The man, surnamed Shih (施), who graduated from National Taiwan University earlier this year, has passed all phases of the testing process to enroll in a volunteer reserve officer training program but his application has been stalled because of the nationality issue, Democratic Progressive Party Legislator Tsai Huang-liang (蔡煌瑯) told a press conference.
Unlike the compulsory national service system in which all Republic of China (ROC) males living in Taiwan are required to serve even if they have dual nationality, those who wish to pursue a professional military career cannot hold a passport from another country.
Born in Bolivia, Shih holds both Bolivian and ROC nationality. He came to Taiwan at the age of three and has never returned to Bolivia, Tsai said.

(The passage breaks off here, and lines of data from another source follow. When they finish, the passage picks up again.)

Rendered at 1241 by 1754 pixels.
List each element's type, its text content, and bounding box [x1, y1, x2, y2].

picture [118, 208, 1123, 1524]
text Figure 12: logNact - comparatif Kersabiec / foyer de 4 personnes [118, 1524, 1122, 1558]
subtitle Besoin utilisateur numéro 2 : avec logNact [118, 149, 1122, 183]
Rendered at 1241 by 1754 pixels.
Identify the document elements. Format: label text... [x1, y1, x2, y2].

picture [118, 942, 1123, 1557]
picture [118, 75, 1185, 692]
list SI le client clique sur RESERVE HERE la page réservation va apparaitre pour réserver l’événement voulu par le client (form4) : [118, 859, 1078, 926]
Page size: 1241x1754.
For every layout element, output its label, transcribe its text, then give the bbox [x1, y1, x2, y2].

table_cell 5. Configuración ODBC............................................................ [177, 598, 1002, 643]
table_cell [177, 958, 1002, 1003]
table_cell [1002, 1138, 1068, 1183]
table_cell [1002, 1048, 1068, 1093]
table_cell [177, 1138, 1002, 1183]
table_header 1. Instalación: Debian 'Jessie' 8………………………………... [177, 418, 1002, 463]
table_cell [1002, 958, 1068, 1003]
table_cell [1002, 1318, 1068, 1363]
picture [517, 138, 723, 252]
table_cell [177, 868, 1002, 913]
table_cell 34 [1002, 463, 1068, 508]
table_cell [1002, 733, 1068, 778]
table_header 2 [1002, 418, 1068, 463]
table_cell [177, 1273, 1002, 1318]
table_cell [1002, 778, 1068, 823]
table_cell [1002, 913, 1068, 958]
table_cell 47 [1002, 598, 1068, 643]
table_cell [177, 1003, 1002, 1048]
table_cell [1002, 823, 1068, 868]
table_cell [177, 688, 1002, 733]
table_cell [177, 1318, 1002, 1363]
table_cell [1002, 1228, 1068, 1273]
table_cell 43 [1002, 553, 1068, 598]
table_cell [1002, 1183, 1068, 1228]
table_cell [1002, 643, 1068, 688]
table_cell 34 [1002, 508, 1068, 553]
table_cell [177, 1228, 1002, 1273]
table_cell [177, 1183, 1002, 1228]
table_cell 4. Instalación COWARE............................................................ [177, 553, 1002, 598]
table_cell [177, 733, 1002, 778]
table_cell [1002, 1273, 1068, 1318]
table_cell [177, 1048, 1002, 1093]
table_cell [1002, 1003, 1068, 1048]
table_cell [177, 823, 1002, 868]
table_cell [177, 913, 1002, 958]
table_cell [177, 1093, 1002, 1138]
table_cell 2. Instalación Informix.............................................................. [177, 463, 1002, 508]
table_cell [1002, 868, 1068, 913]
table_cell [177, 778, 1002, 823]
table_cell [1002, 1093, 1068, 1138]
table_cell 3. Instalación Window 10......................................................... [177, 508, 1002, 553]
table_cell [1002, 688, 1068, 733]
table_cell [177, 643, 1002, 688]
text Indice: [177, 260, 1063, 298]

In 2008, Shih went to study in the US, traveling on his ROC passport, the legislator said.
Shih was recently instructed by the Ministry of National Defense to give up his Bolivian nationality by March 28 to be eligible to serve in accordance with the Nationality Act (國籍法), or face having his qualifications to enroll in the training program revoked, Tsai said.
However, the Bolivian government has said there is “no need” for Shih to give up his Bolivian citizenship because the country accepts dual citizenship. It has therefore refused to issue a verification document of Shih’s relinquishment of his Bolivian nationality, Tsai said.
Bai Chieh-lung (白捷隆), a human resources official at the Ministry of National Defense, said the military carries out its responsibilities in accordance with the law and that the law is clear that Shih must file evidence proving he has relinquished his Bolivian nationality.
Chen Shou-han (陳首翰), a MOFA legal official, said that Shih’s relinquishment of his Bolivian nationality could not be validated based only on unilateral recognition by Taiwan.
Chen added that the MOFA would instruct its representatives in Bolivia to gain an understanding of that country’s laws and seek ways to help Shih give up his Bolivian nationality.